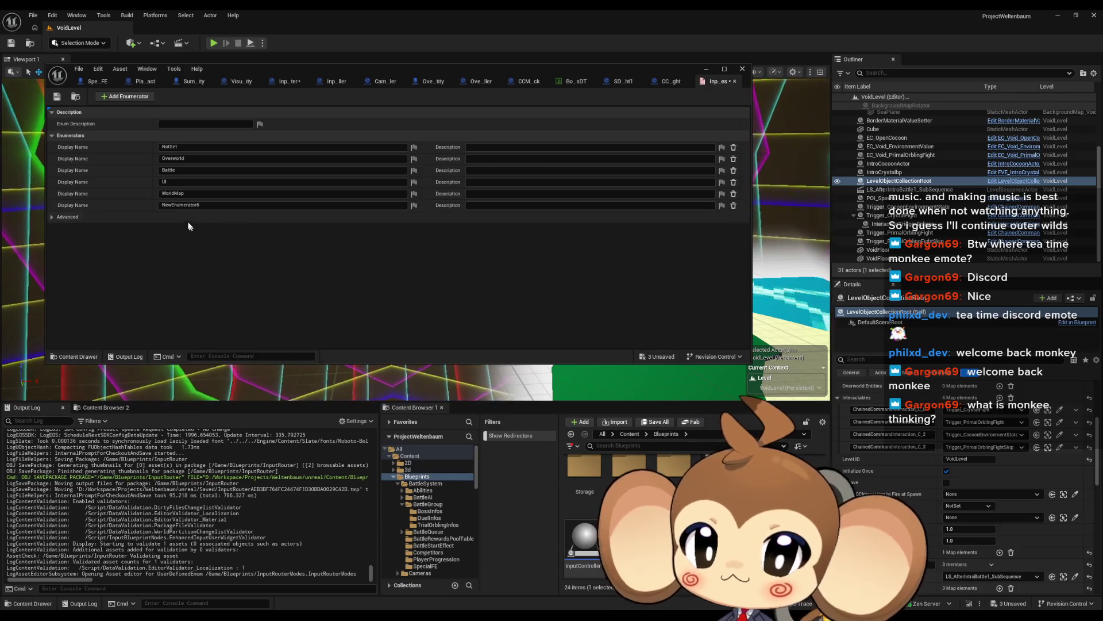
type("LevelSequence")
key("Return")
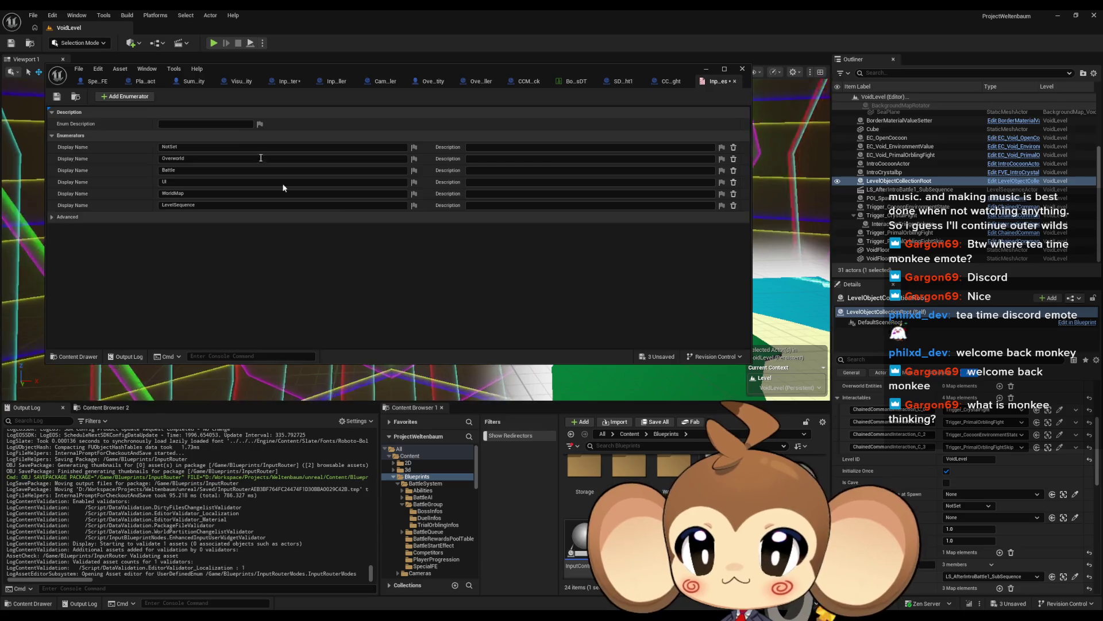
left_click(57, 96)
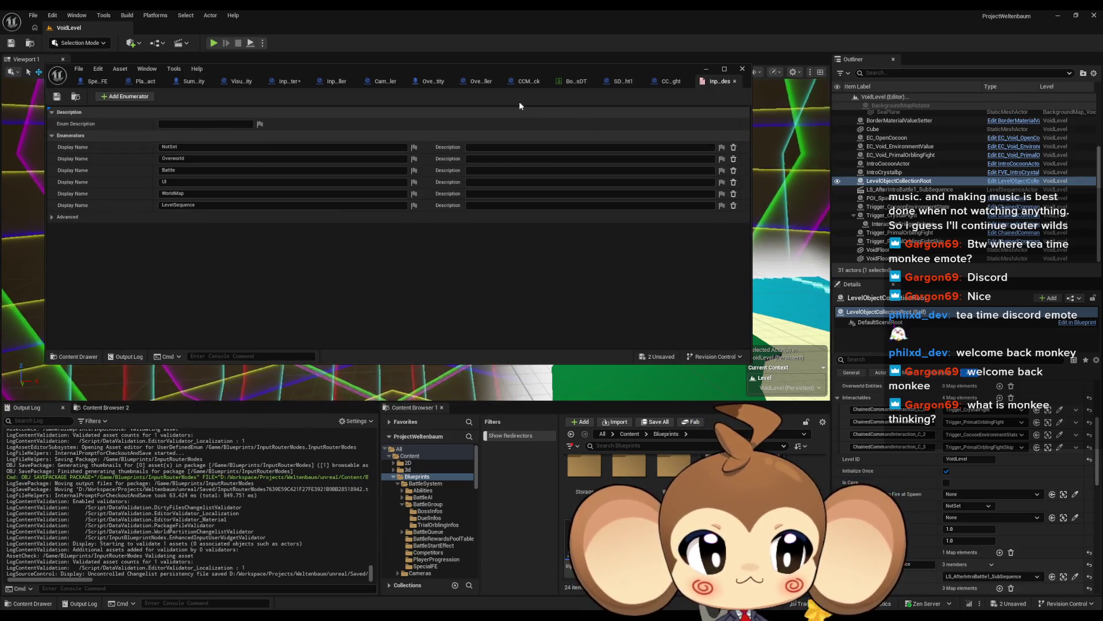
double_click(612, 71)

EXERCISE DIRECTIONS
Everything in the material must be duplicated exactly, except the pictures.

RESPONSE BELOW
type("LevelSequence")
key("Return")
left_click(57, 96)
double_click(612, 71)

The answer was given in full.